Currently, testing chloride levels in sweat is done by manual titration — a labor-intensive technique that is subject to human error and can miss cases. But a new system created by researchers at Pennsylvania State University is based on a fluorescent dye that decreases in the presence of chloride, allowing the test to be automated. The research, described online in an August issue of the journal Chemical Science, is supported by the National Institute of Biomedical Imaging and Bioengineering (NIBIB), part of NIH. The research was funded by the National Institutes of Health.

“This is an important step toward faster, more reliable diagnosis,” says Seila Selimovic, Ph.D., program director of the NIBIB program in Biological Sensors. “The new sensing technology is cheap and easy to apply and, if used as part of a point-of-care device may allow more clinics to provide early cystic fibrosis tests. That is a great thing for the developed world, but is a game changer for the economically developing world, since early intervention can save lives in dealing with this devastating and all too common disease.”

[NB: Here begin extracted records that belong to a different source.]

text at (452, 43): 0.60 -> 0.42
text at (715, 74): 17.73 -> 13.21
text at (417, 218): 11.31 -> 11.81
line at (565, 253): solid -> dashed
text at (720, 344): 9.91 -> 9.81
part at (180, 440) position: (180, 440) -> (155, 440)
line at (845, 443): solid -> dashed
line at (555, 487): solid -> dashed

To create the sensor, the researchers first developed a citrate-based dye that emits fluorescent light. In the presence of chloride, however, the amount of light given off by the molecule diminishes: the more chloride, the less fluorescence. After creating a detection system based on this principle, the team compared it to the chloride-detection method currently used in the clinic and found both tests gave similar results. But the new test can detect chloride over a wider range of concentrations and, because it’s automated, it avoids the problem of human error.

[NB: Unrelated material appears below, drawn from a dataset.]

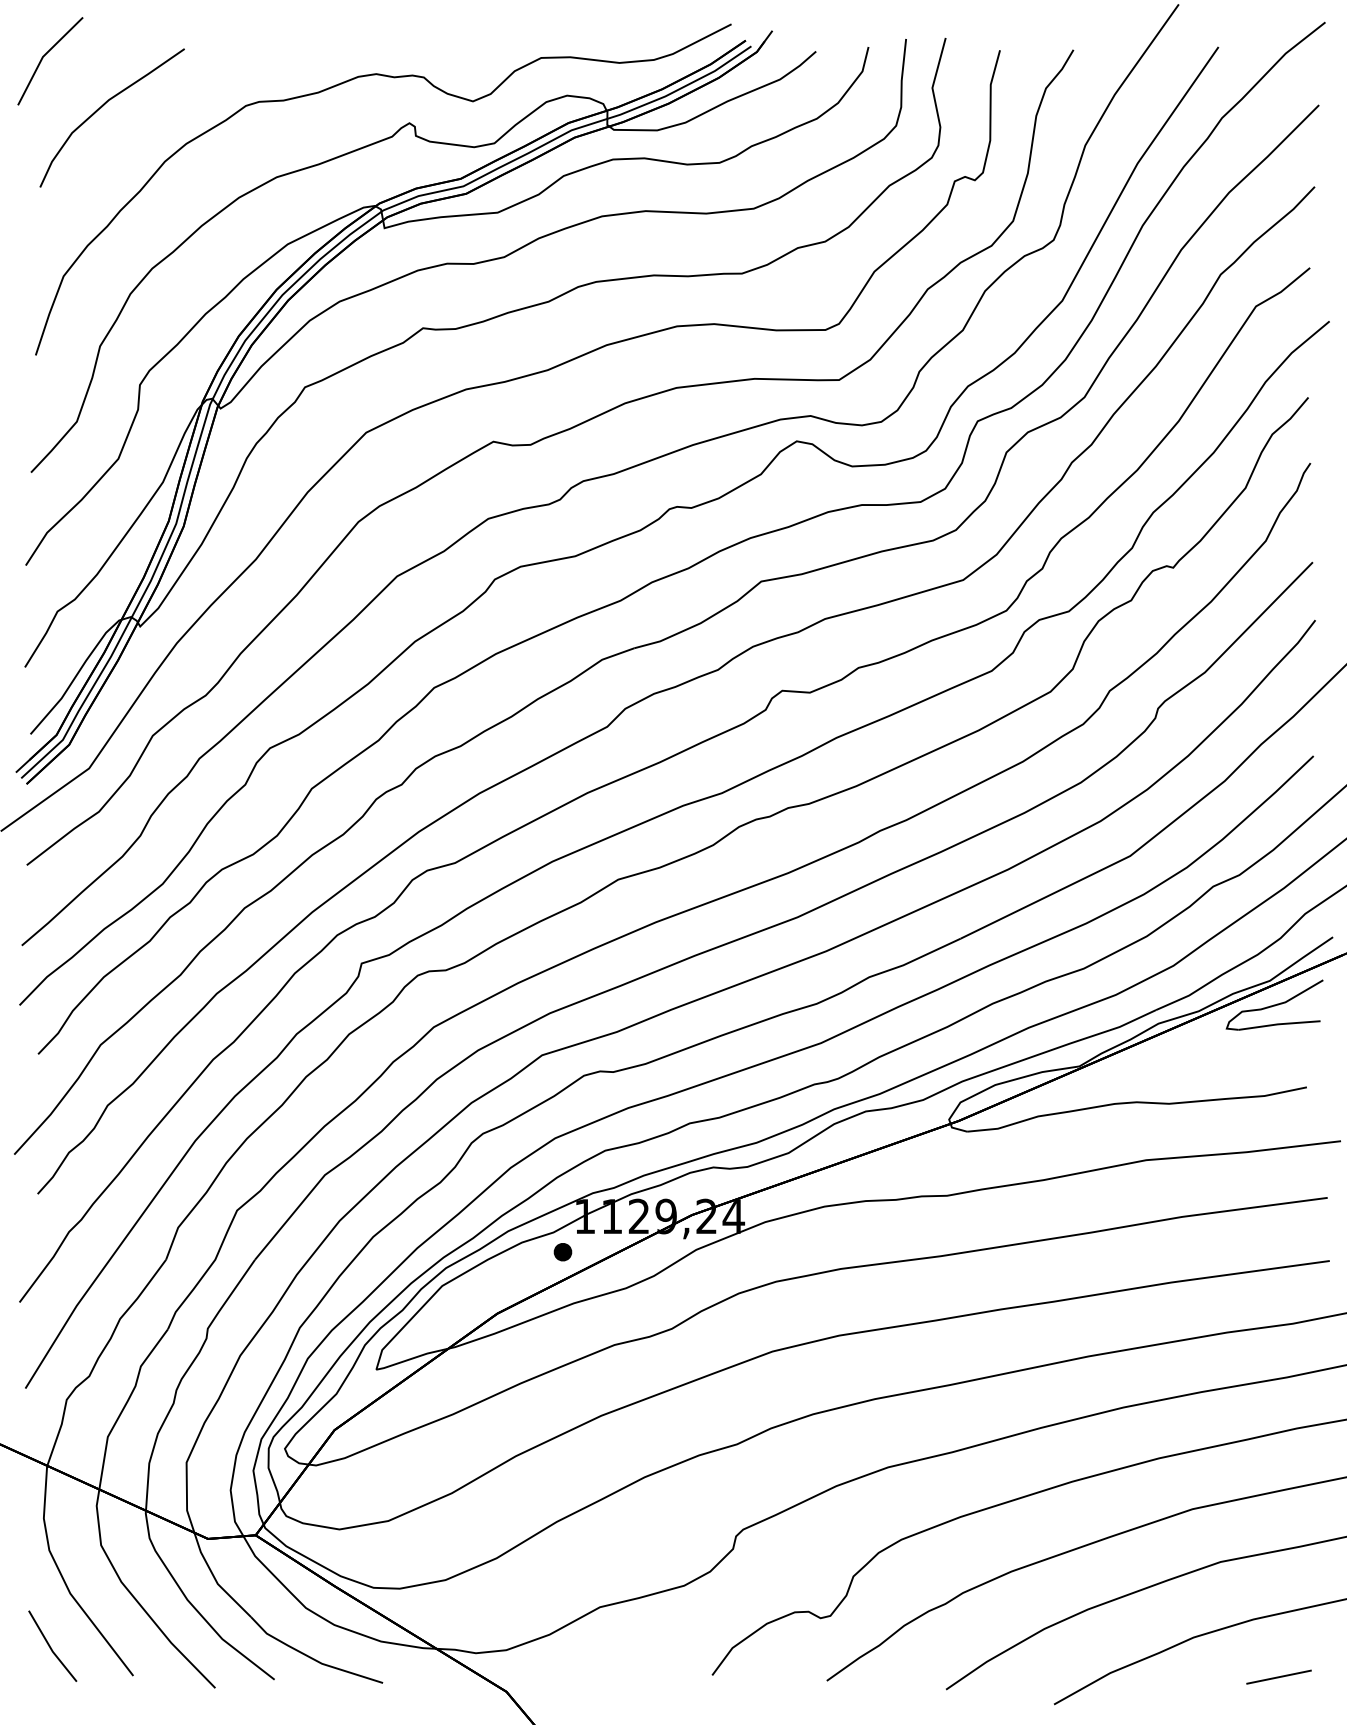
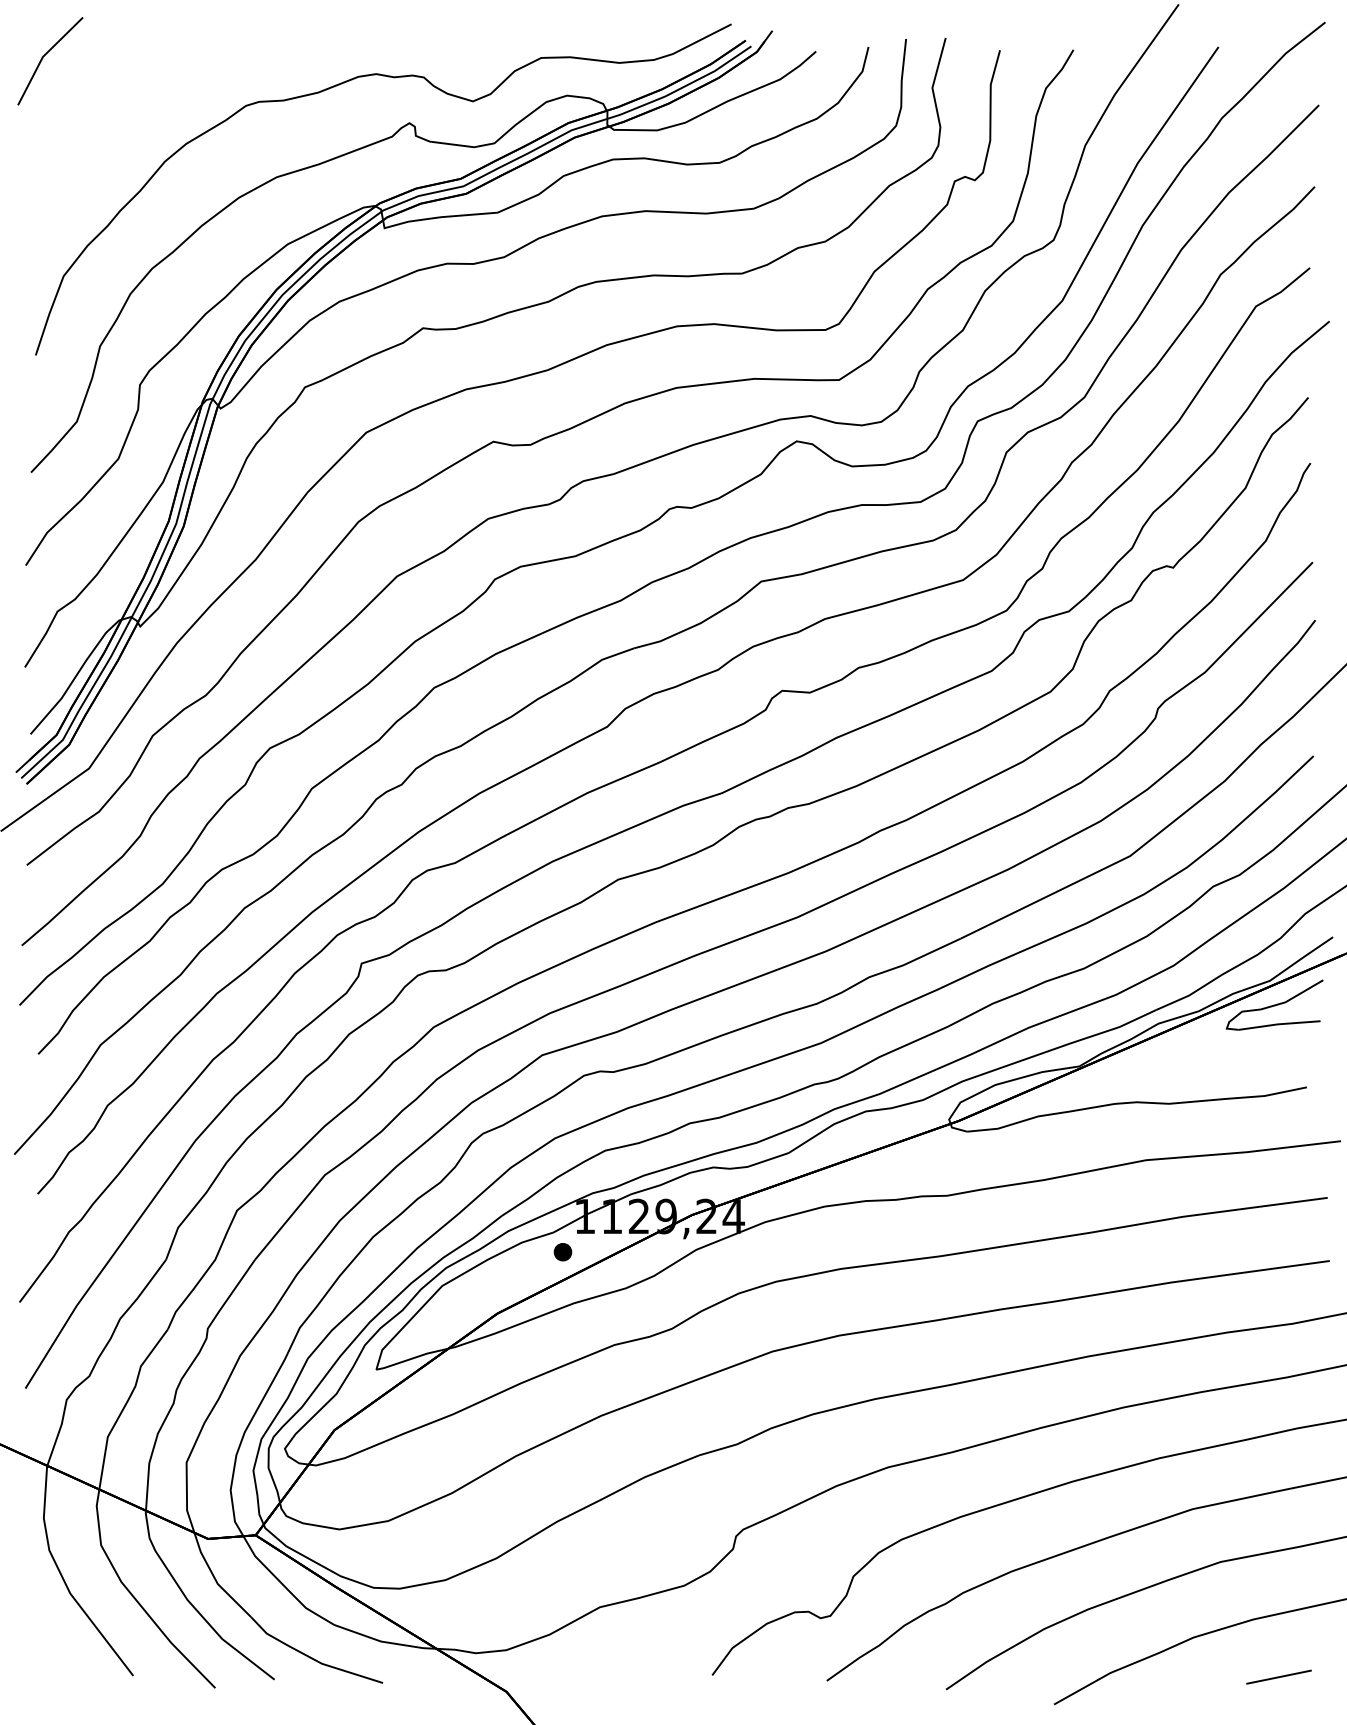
part at (102, 107): present -> none
line at (50, 1645): present -> none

Traditional tests such as ion-selective electrodes can also yield incorrect results because they can’t distinguish between chloride and other similar ions, such as bromide and iodide, which can be elevated in the sweat as a result of certain medications or conditions. But, besides detecting chloride, the new fluorescence-based system can also tell the difference between three ions: chloride, bromide, and iodide. “Our methods are very sensitive and also very selective,” says Jian Yang, Ph.D., professor of biomedical engineering at Pennsylvania State University and senior author of the paper. “So we are able to use one dye to distinguish three different ions in one biological fluid.” The system could also be used in other diseases that can be diagnosed by altered chloride levels, such as metabolic alkalosis, Addison’s disease, and amyotrophic lateral sclerosis (ALS), which present with abnormal amounts of chloride in urine, blood, and the fluid surrounding the brain, respectively.

Testing chloride levels can also help determine whether a treatment is working, but getting a sweat test done currently requires a trip to a hospital or clinical lab. To get around this, the team created a prototype of their device that plugs into a cell phone to detect the light change. The portable version is easy enough to use that patients could monitor at home and skip the trip. “You just take the device, put the sweat in, and then you can use a cell phone to read the results,” says Yang. Such a simple tool would enable small clinics and developing countries — which can’t afford the necessary personnel and expensive equipment for the current tests — to reliably diagnosis the disease.

“We are stepping into the point-of-care device — this kind of low-cost, easy-to-use, home-use device,” says Yang. “That can really make the detection of the sweat or even some other biological fluids like urine or serum much easier in the future because everyone can use it.”

This research was supported in part by the National Institutes of Health awards (EB012575, CA182670, HL118498) and the National Science Foundation (DMR1313553).